What is required
Please output the entries that follow exactly, without a single image.

Supplied entries
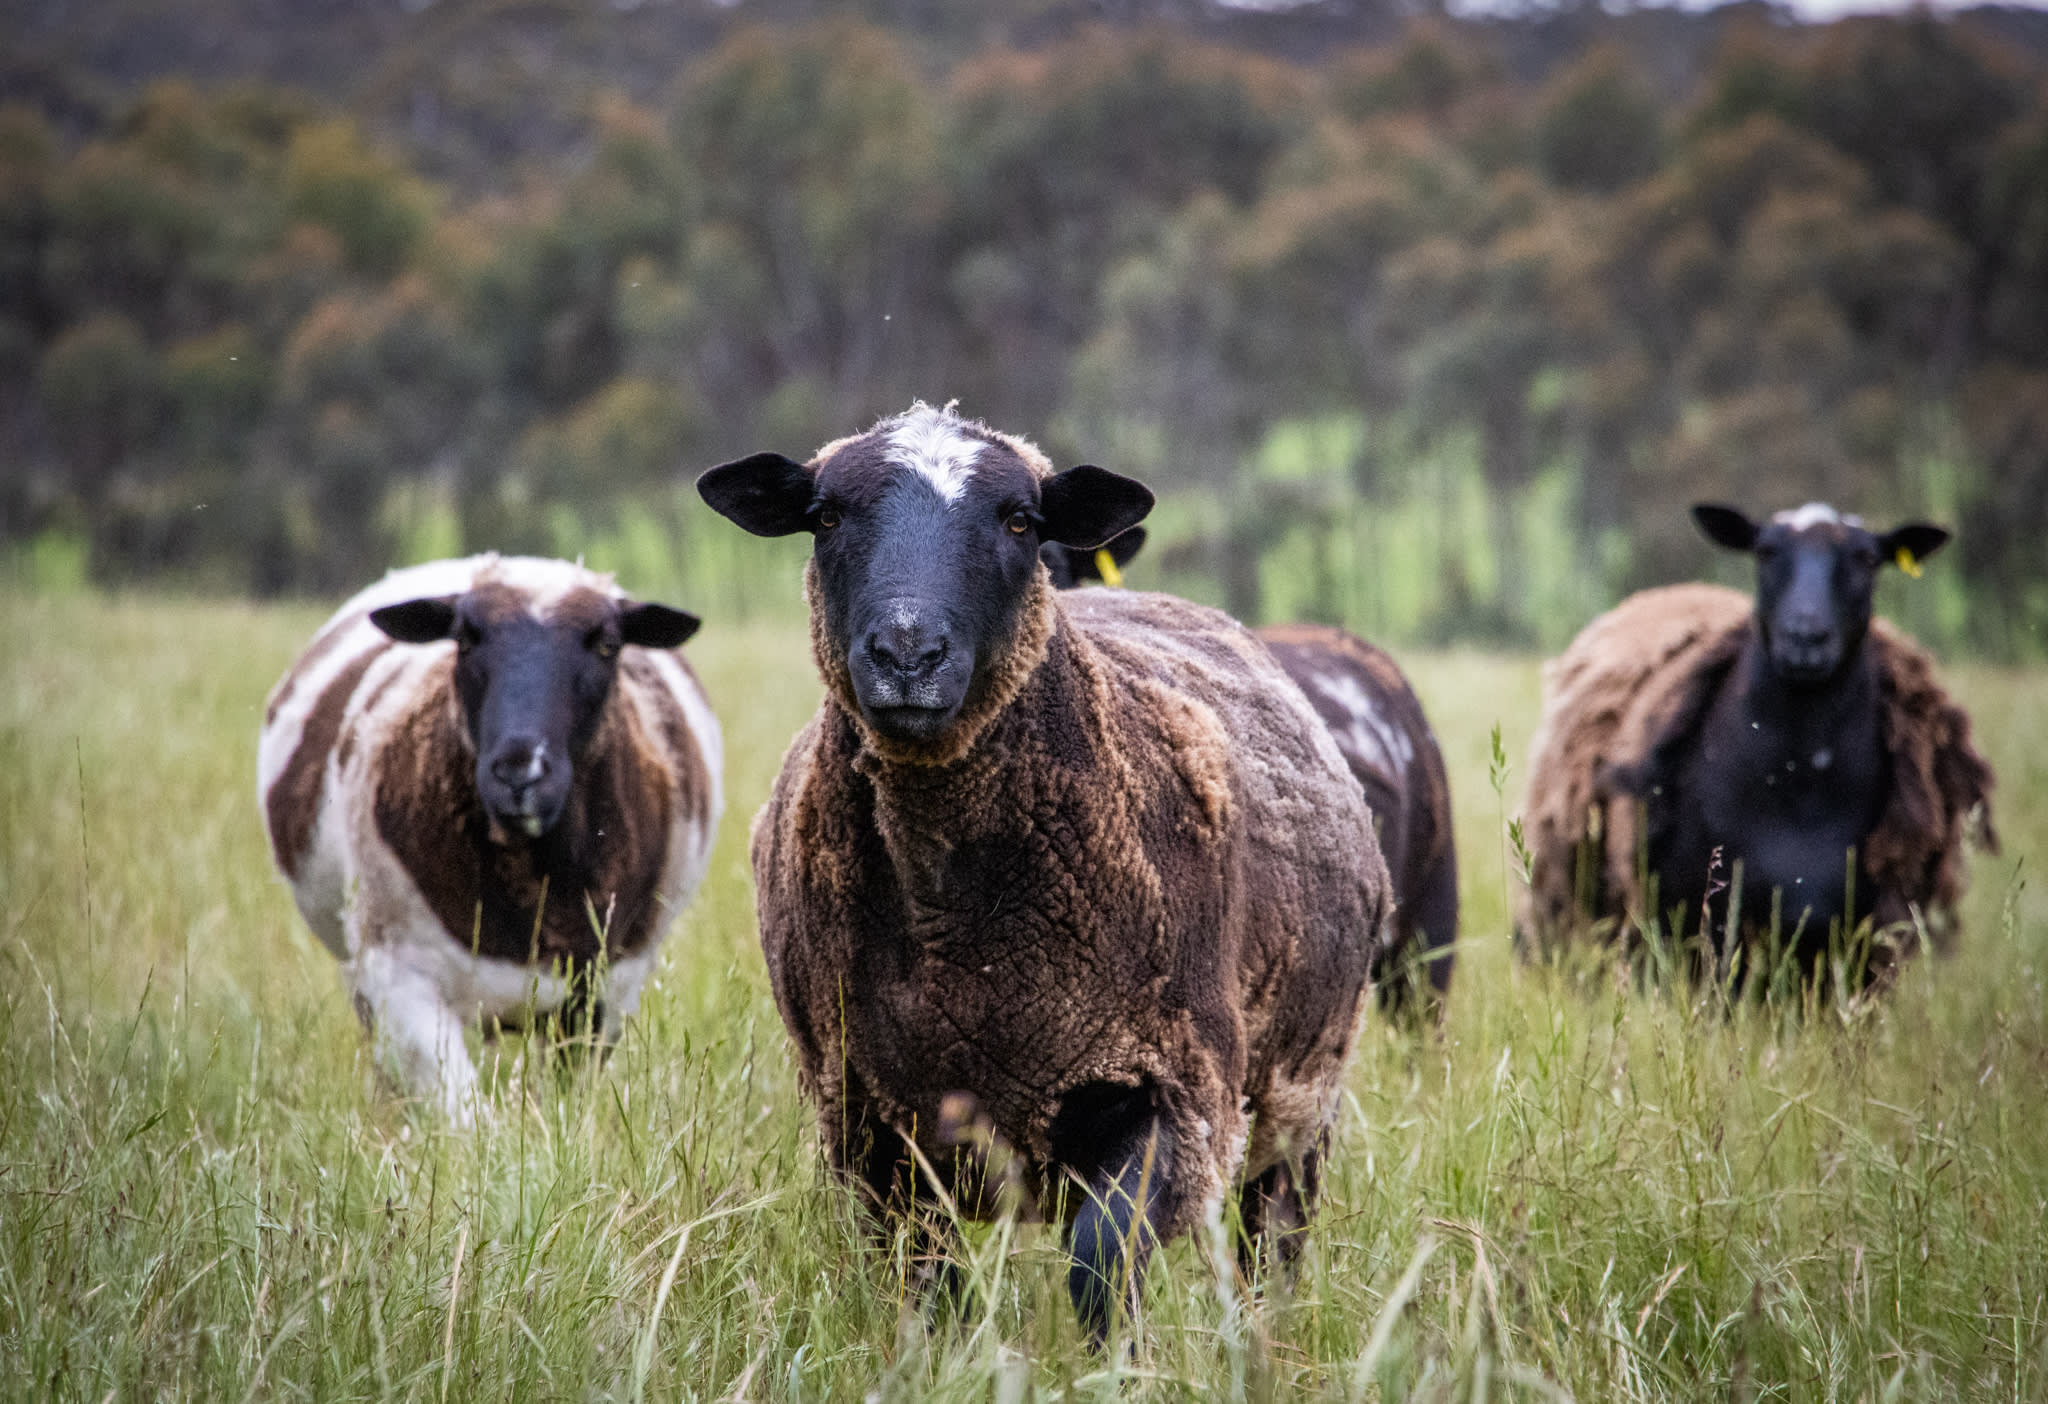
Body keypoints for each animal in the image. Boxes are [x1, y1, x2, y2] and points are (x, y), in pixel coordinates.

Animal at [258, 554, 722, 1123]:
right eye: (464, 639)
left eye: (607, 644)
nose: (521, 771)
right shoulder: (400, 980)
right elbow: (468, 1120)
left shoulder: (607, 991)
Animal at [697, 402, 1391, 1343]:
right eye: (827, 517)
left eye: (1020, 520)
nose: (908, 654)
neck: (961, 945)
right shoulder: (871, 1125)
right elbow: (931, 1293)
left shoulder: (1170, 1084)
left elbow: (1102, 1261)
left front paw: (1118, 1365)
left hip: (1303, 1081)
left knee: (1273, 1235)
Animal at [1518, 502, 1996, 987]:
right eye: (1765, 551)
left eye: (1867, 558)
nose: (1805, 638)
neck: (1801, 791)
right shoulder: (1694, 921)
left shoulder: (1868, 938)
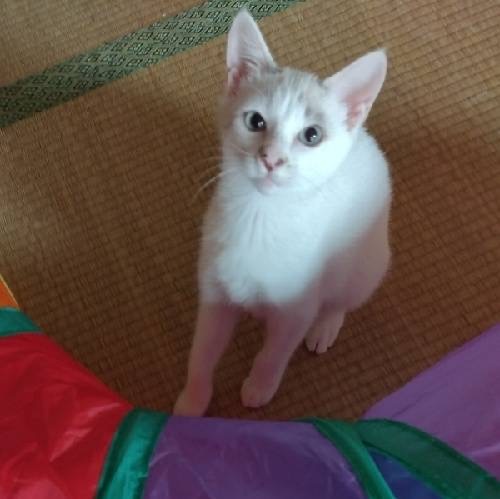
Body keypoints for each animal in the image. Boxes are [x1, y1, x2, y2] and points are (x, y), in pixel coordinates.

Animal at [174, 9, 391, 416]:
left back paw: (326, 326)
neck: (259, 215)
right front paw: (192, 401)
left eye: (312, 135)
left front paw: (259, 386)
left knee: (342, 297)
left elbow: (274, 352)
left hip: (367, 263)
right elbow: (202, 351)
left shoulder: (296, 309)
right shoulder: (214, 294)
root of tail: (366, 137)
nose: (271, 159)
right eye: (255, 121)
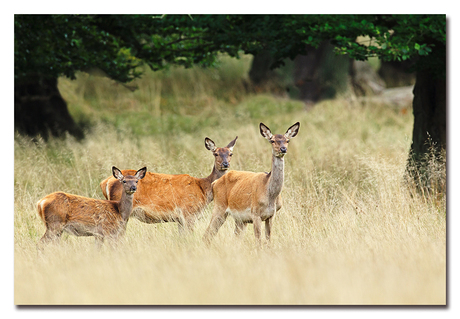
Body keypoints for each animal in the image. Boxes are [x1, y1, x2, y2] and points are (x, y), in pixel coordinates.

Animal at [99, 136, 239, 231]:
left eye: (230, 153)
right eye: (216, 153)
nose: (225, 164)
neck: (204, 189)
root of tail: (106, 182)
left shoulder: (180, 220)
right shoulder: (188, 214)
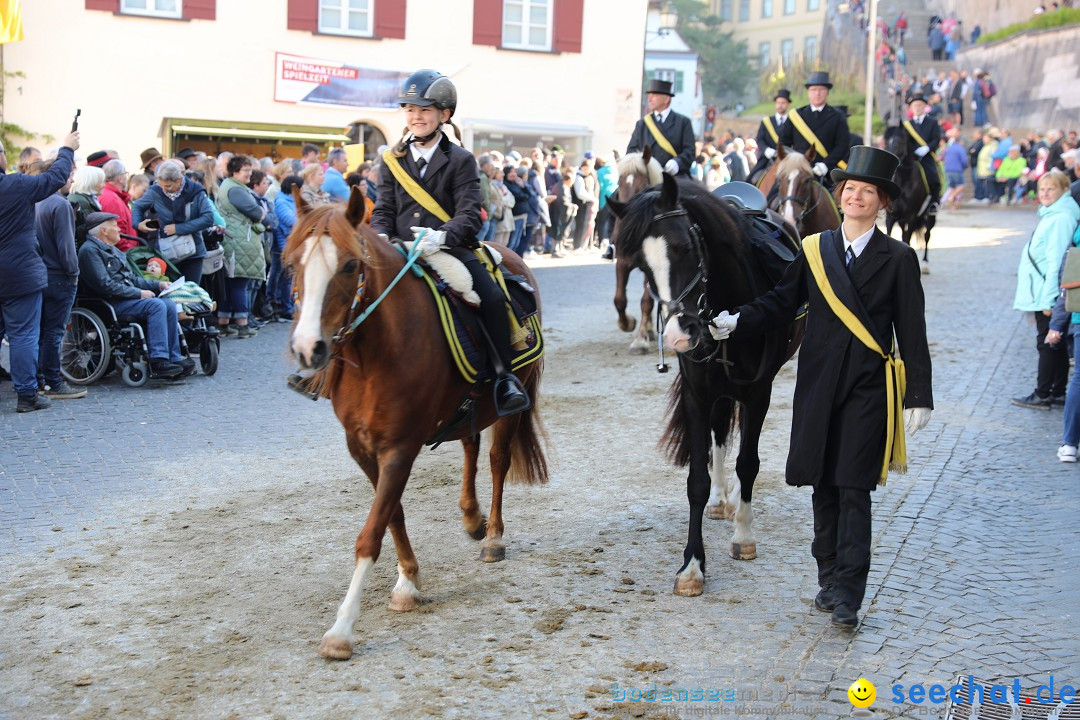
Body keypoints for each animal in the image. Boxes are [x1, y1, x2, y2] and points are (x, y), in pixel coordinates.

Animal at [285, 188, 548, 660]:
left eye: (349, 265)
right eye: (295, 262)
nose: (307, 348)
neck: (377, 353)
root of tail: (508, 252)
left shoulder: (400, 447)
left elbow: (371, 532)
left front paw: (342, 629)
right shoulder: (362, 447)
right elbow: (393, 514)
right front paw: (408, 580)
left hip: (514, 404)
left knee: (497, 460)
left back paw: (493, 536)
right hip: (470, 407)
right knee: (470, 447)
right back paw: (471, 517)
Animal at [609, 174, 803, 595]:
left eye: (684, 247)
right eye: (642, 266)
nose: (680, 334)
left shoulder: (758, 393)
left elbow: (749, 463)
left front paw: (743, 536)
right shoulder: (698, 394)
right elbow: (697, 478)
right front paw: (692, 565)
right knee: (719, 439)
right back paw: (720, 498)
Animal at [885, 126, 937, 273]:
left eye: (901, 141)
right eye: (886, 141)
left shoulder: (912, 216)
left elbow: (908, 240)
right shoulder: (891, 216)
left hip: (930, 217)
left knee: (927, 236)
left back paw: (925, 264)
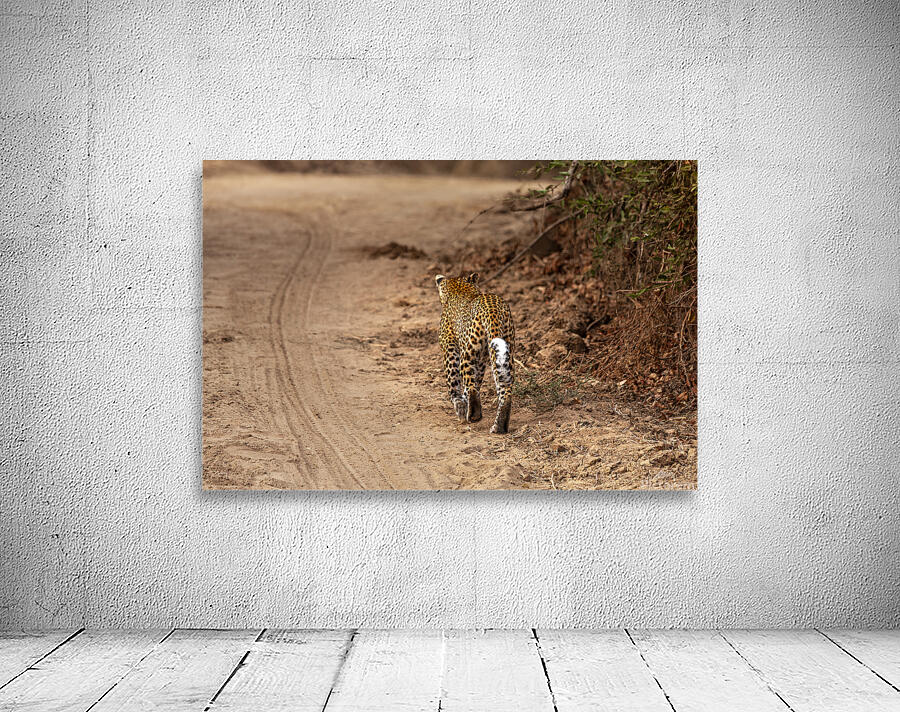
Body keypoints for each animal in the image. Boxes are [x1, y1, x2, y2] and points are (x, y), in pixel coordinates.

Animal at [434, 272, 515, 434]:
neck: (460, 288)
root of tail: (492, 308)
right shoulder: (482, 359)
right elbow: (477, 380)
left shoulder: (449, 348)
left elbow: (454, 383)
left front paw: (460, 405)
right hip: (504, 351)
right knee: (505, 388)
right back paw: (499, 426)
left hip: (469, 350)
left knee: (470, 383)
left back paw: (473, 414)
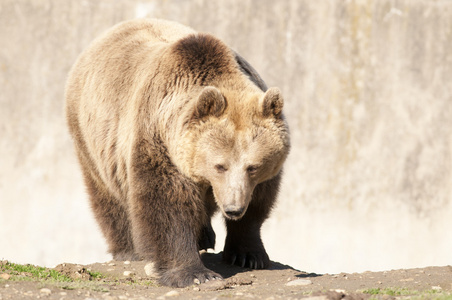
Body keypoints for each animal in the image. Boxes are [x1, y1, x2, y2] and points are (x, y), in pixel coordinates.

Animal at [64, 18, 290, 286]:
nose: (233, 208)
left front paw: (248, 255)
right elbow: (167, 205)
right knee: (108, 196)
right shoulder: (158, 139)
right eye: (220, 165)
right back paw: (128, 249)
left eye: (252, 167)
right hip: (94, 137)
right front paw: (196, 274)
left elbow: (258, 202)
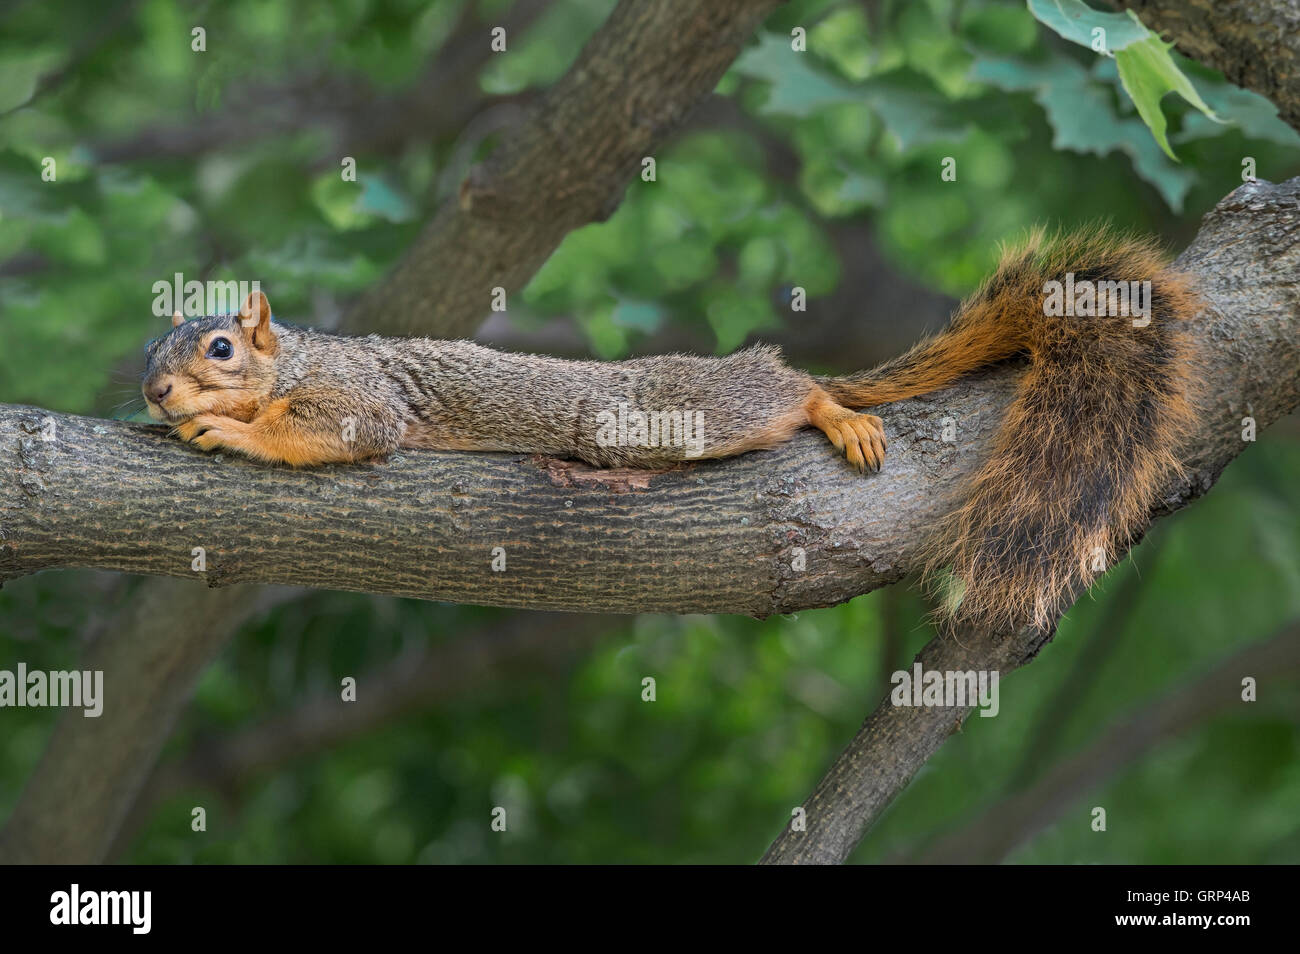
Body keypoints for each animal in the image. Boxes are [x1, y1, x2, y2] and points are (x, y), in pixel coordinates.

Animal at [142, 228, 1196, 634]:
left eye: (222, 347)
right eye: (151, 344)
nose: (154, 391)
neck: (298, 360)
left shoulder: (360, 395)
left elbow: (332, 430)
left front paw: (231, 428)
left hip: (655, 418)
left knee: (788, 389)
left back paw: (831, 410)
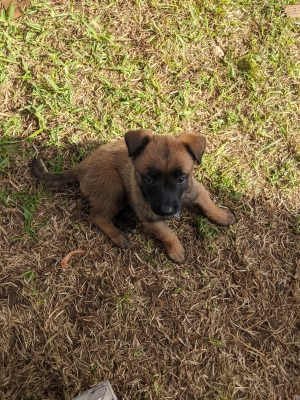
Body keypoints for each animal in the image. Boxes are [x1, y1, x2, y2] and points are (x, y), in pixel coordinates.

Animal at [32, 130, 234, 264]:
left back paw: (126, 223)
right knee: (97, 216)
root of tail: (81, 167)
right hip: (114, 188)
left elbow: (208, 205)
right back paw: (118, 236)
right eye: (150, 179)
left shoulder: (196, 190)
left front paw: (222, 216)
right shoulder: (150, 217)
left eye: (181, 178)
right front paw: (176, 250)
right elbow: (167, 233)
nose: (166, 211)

Exercise output
Body keypoints for each animal in the image. Boxes are [x1, y1, x2, y2] and points are (x, y), in pixel coordinates.

Animal at [258, 554, 722, 1123]:
right eye: (464, 639)
left eye: (607, 644)
nose: (521, 771)
right shoulder: (400, 980)
right elbow: (468, 1120)
left shoulder: (607, 991)
Animal at [697, 402, 1391, 1343]:
right eye: (827, 517)
left eye: (1020, 520)
nose: (908, 654)
neck: (961, 945)
right shoulder: (871, 1125)
right elbow: (931, 1293)
left shoulder: (1170, 1084)
left elbow: (1102, 1261)
left front paw: (1118, 1365)
left hip: (1303, 1081)
left knee: (1273, 1235)
Animal at [1518, 502, 1996, 987]:
right eye: (1765, 551)
left eye: (1867, 558)
nose: (1805, 638)
neck: (1801, 791)
right shoulder: (1694, 921)
left shoulder: (1868, 938)
Body keypoints for each animal in the image. Boxes are [x1, y1, x2, y2] and points are (x, y), in pixel coordinates.

Animal at [174, 9, 391, 416]:
left back paw: (326, 326)
neck: (259, 215)
right front paw: (192, 401)
left eye: (312, 135)
left front paw: (259, 386)
left knee: (342, 297)
left elbow: (274, 352)
left hip: (367, 263)
right elbow: (202, 351)
left shoulder: (296, 309)
right shoulder: (214, 294)
root of tail: (366, 137)
nose: (271, 159)
right eye: (255, 121)
Body keypoints for each animal in the image. Boxes are [x1, y1, x2, y2] and points are (x, y), in pixel coordinates.

Animal at [99, 136, 239, 231]:
left eye: (230, 153)
right eye: (216, 153)
nose: (225, 164)
neck: (204, 189)
root of tail: (106, 182)
left shoulder: (180, 220)
right shoulder: (188, 214)
Body keypoints for each animal in the image. Boxes are [x1, y1, x2, y2] and points are (x, y), in pixel coordinates.

Animal at [285, 188, 548, 660]:
left eye: (349, 265)
right eye: (295, 262)
nose: (307, 348)
neck: (377, 353)
root of tail: (508, 252)
left shoulder: (400, 447)
left elbow: (371, 532)
left front paw: (342, 629)
right shoulder: (362, 447)
right elbow: (393, 514)
right front paw: (408, 580)
left hip: (514, 404)
left knee: (497, 460)
left back paw: (493, 536)
right hip: (470, 407)
right knee: (470, 447)
right back paw: (471, 517)
Animal at [609, 174, 803, 595]:
left eye: (684, 247)
right eye: (642, 266)
nose: (680, 334)
left shoulder: (758, 393)
left elbow: (749, 463)
left front paw: (743, 536)
right shoulder: (698, 394)
right elbow: (697, 478)
right front paw: (692, 565)
right knee: (719, 439)
right back paw: (720, 498)
Animal at [885, 126, 937, 273]:
left eye: (901, 141)
right eye: (886, 141)
left shoulder: (912, 216)
left elbow: (908, 240)
right shoulder: (891, 216)
left hip: (930, 217)
left knee: (927, 236)
left back paw: (925, 264)
Body keypoints for each animal in the image. Boxes are [x1, y1, x2, y2] and points are (x, y), in pixel coordinates.

Animal at [434, 272, 515, 434]:
neck: (460, 288)
root of tail: (492, 308)
right shoulder: (482, 359)
right elbow: (477, 380)
left shoulder: (449, 348)
left elbow: (454, 383)
left front paw: (460, 405)
right hip: (504, 351)
right knee: (505, 388)
right back paw: (499, 426)
left hip: (469, 350)
left knee: (470, 383)
left back paw: (473, 414)
Body keypoints for each animal in the image. Boxes are [x1, y1, x2, y2] and points are (x, y), in pixel coordinates.

Animal at [64, 18, 290, 286]:
nose: (233, 208)
left front paw: (248, 255)
right elbow: (167, 205)
right knee: (108, 196)
right shoulder: (158, 139)
right eye: (220, 165)
right back paw: (128, 249)
left eye: (252, 167)
right hip: (94, 137)
right front paw: (196, 274)
left elbow: (258, 202)
Body keypoints for each animal in the image. Boxes are [x1, y1, x2, y2] and points are (x, y), in pixel coordinates.

Animal at [142, 228, 1196, 634]:
left eye: (222, 347)
right eye: (151, 344)
nose: (154, 391)
neck: (298, 360)
left shoulder: (360, 395)
left elbow: (332, 430)
left front paw: (231, 428)
left hip: (655, 418)
left knee: (788, 389)
left back paw: (831, 410)
Body keypoints for each animal in the image. Boxes are [x1, y1, x2, y2] and points are (x, y), in pixel coordinates.

Animal at [32, 130, 234, 264]:
left back paw: (126, 223)
right knee: (97, 216)
root of tail: (81, 167)
right hip: (114, 188)
left elbow: (208, 205)
right back paw: (118, 236)
right eye: (150, 179)
left shoulder: (196, 190)
left front paw: (222, 216)
right shoulder: (150, 217)
left eye: (181, 178)
right front paw: (176, 250)
right elbow: (167, 233)
nose: (166, 211)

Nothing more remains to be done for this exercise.